Gri gözleri Harry Potter'ın yeşil gözlerini fark edince Draco iç çekti. Sonuçta karşısındaki çocuk, büyücü dünyasının korkutucu kara büyücüsünü 'Silahsızlandırma' büyüsüyle yenmişti. Artık hiçbir olaya şaşırmamalıydı.
"O iyi mi?"
Draco başını salladı. Hermione Granger ise Ron Weasley'nin sorusuna karşılık olarak "Birazdan uyanır." yanıtını kısaca verdi.
"Çabuk olmalıyız."
Draco, titreyen Neville'yi elini tutup aceleyle kaldırdı. Arkalarını döndüklerinde kulaklarına ulaşan inleme sesini duyar duymaz Draco, sırtına dayanan asayı hissetti.

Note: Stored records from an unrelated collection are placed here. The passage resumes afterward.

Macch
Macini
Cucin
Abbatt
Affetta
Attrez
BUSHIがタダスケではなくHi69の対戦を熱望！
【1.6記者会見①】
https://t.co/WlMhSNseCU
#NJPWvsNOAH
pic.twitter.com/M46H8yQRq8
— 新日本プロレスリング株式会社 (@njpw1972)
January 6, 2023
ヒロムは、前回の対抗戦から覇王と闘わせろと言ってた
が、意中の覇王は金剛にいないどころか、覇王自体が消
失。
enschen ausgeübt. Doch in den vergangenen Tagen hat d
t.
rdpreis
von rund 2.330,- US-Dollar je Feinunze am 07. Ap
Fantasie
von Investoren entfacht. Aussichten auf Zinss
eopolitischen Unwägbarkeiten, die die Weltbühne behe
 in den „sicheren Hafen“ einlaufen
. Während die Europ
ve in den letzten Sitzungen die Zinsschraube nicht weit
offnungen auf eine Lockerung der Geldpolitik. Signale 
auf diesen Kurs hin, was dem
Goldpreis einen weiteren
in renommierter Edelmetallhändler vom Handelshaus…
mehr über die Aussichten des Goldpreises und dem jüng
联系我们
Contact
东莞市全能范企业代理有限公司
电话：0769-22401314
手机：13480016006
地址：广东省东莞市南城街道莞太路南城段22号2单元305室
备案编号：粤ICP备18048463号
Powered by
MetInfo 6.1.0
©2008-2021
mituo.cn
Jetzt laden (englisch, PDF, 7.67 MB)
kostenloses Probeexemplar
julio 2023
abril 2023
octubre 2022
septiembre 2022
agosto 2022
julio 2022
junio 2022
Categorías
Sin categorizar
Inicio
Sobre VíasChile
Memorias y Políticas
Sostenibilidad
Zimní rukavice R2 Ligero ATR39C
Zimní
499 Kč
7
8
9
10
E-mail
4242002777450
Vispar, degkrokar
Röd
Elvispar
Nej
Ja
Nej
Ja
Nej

Arkasını dönmeye denediği buz gibi el onun kafasını öne doğru sertçe çevirdi. "Arkanı dönmek yok."
"Onu bırak!"
Karşısında duran Harry Potter'ın arkasındaki Rodolphus Lestrange'ye doğru asa uzatması Draco'yu mutlu etmişti. Neyse ki bu sefer büyücülüğe yakışır yöntemle kendisini kurtarmayı deniyordu.
"Demek büyücü dünyasının kahramanı sensin. Harika! İkinizi öldürdüğümde lordumuz çok sevinecek! Kehanette bahsedilen tarihte doğmuş iki kişiyi öldürmek çok gurur verici olacak!"
Draco'nun tüyleri diken diken olmuştu. Sanki son söylediklerini kahkahalar eşliğinde normalmişçesine anlatması bütün vücudunun kaskatı kesilmesini sağlamıştı.
Kehanete tek uygun olan çocuk Harry Potter değildi. Bundan dolayı Voldemort, Potter ailesini öldürürken Lestrange çifti, Longbottom'a ailesine işkence etti.
Kahkahalar yalnızca 3 dakika devam etmişti. Ondan sonra gelen kükreme sesi tüyler ürpertici kahkahaları kesmesine sebep olmuştu. Draco, Rodolphus Lestrange ile arkasını döndüğü anda salyaları akan yaratığın kızıl gözleriyle karşılaşması ani olmuştu.
Draco neredeyse soluklanmayı unutacak düzeydeydi. Anlaşılan tek kendisi değildi. Arkasından sıkıca tutan adamın titreyen elleriyle asasını hissettiğinde şu anki korkusunun gayet normal olduğunu anlamıştı.
"DRACO!!"
Harry Potter'ın çığlığı hiç yardımcı olmuyordu.
Draco kendisini tam titreyen manyak ellerin sahibi yüzünden canavara itilmek üzere bulacak iken hızlı davranıp onun vücudunu çeken adamın kafasını vurdu ve ileriye atılıp düştü.
Kendisini aniden yerde bulan Draco, titreyen bacaklarıyla kalkmayı denediği anda yüzüne salyalar akan Rodolphus Lestrange'in korku dolu gözleriyle karşı karşıya geldi. Rodolphus ona el uzatıp "Yardım et." dediği anda canavarın saniyesinde kocaman ağzı açılır açılmaz gözüken sivri dişleri hızla kana bulanmıştı.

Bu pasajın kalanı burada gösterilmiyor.